Directions:
Exclude all pictures. Then restate, word for word, the entries from the first line through the line that contains "votre interface d’un nouvel œil. A-t-il".

Data shown section start

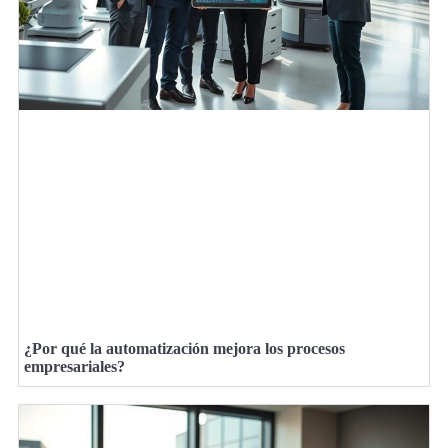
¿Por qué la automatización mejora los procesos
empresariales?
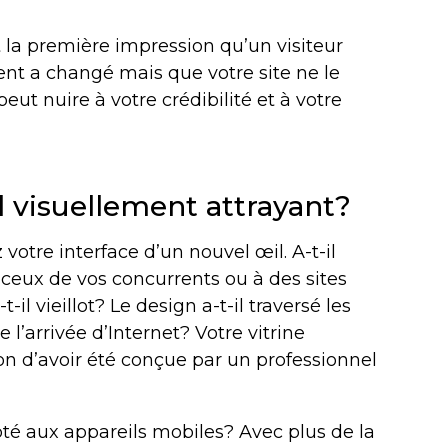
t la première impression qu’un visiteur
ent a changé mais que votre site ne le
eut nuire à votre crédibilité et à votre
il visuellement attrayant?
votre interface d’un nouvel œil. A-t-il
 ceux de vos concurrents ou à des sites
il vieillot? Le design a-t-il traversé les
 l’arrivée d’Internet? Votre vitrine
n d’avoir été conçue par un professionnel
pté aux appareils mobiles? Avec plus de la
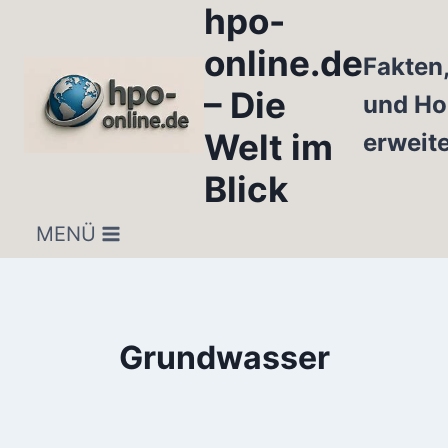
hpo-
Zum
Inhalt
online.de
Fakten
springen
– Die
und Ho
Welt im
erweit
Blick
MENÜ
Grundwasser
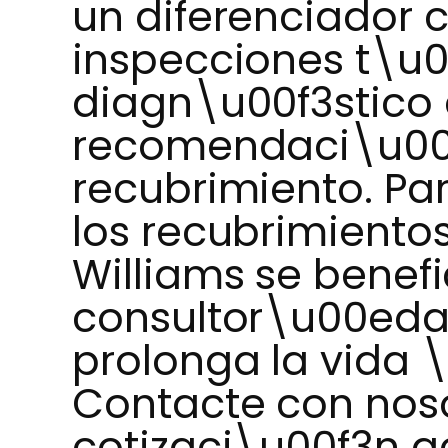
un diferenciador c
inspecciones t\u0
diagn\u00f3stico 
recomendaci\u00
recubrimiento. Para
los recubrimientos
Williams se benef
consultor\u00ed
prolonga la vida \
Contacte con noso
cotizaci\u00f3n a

Data shown section end

Result for this task:
¿Por qué la automatización mejora los procesos
empresariales?
t la première impression qu’un visiteur
ent a changé mais que votre site ne le
eut nuire à votre crédibilité et à votre
il visuellement attrayant?
votre interface d’un nouvel œil. A-t-il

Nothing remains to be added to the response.